Thursday, March 26, 2015

USA: Hot Plates and Jewish Sabbath Become Focus of Brooklyn Tragedy


The tragedy had some neighborhood Jews reconsidering the practice of keeping hot plates on for the Sabbath, a common modern method of obeying tradition prohibiting use of fire on the holy day.

Ahmadiyya Times | News Watch | US Desk
Source/Credit: Journal of Emergency Med Svcs
By Michael Balsamo | March 23, 2015
Excerpts from Associated Press report

NEW YORK — The bodies of seven siblings who died in a house fire are headed to Israel for burial, a day after their sobbing father told mourners in his ultra-Orthodox Jewish community how much joy they had brought him.

"They were so pure," Gabriel Sassoon said Sunday of his children during a eulogy. "My wife, she came out fighting."

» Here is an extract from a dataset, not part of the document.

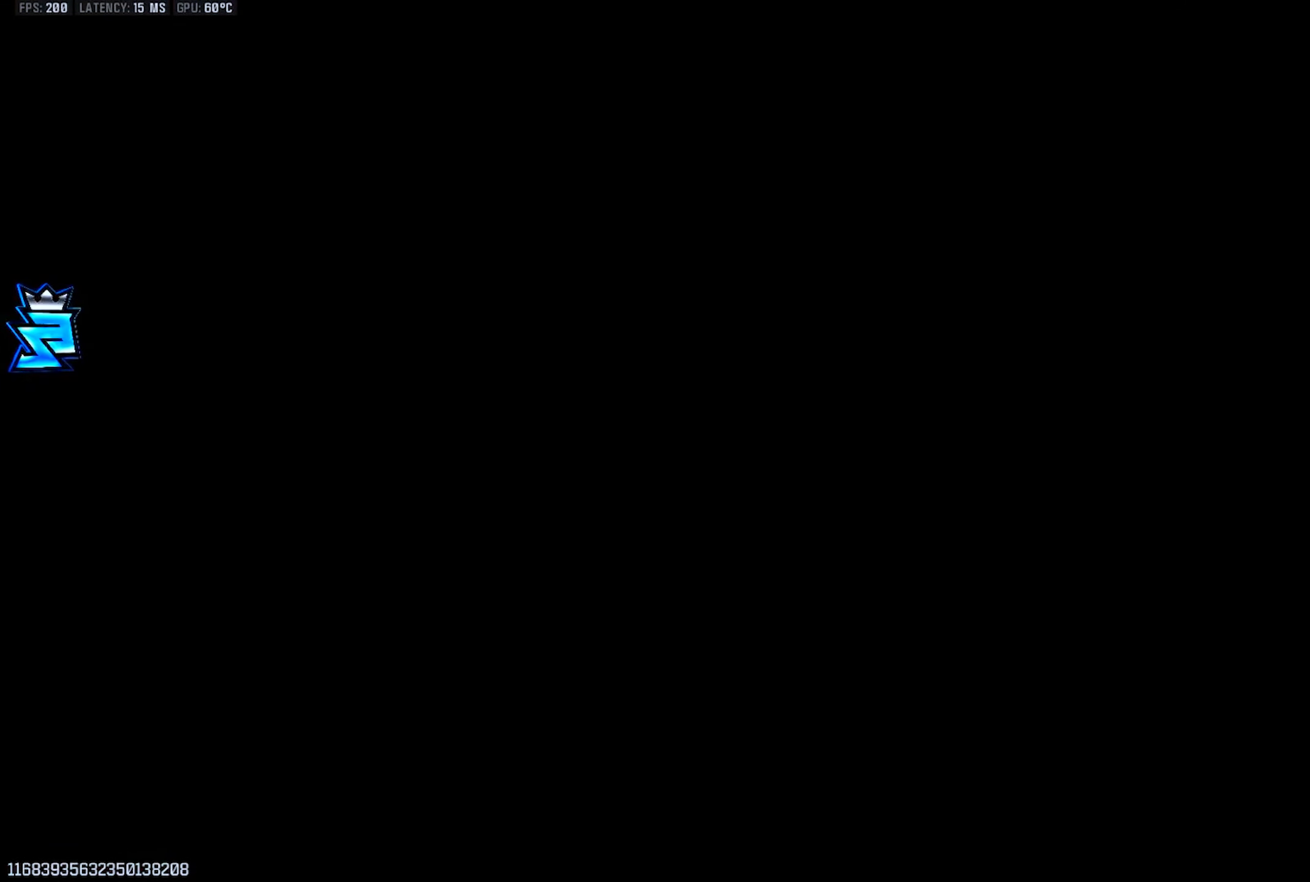
{"buttons": [], "left_stick": "center", "right_stick": "center", "events": [[116, "SQUARE", "down"], [200, "SQUARE", "up"], [266, "SQUARE", "down"], [333, "SQUARE", "up"], [417, "SQUARE", "down"], [483, "SQUARE", "up"]]}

Flames engulfed the family's two-story, brick-and-wood home in Brooklyn's Midwood neighborhood early Saturday, likely after a hot plate left on a kitchen counter set off the fire that trapped the children and badly injured their mother and another sibling, investigators said.

The tragedy had some neighborhood Jews reconsidering the practice of keeping hot plates on for the Sabbath, a common modern method of obeying tradition prohibiting use of fire on the holy day.
....
The hot plate was left on for the Sabbath, which lasts from sundown Friday to sundown Saturday. Many religious Jews use one to keep food warm, obeying the traditional prohibition on use of fire on the holy day as well as work in all forms, including turning on appliances.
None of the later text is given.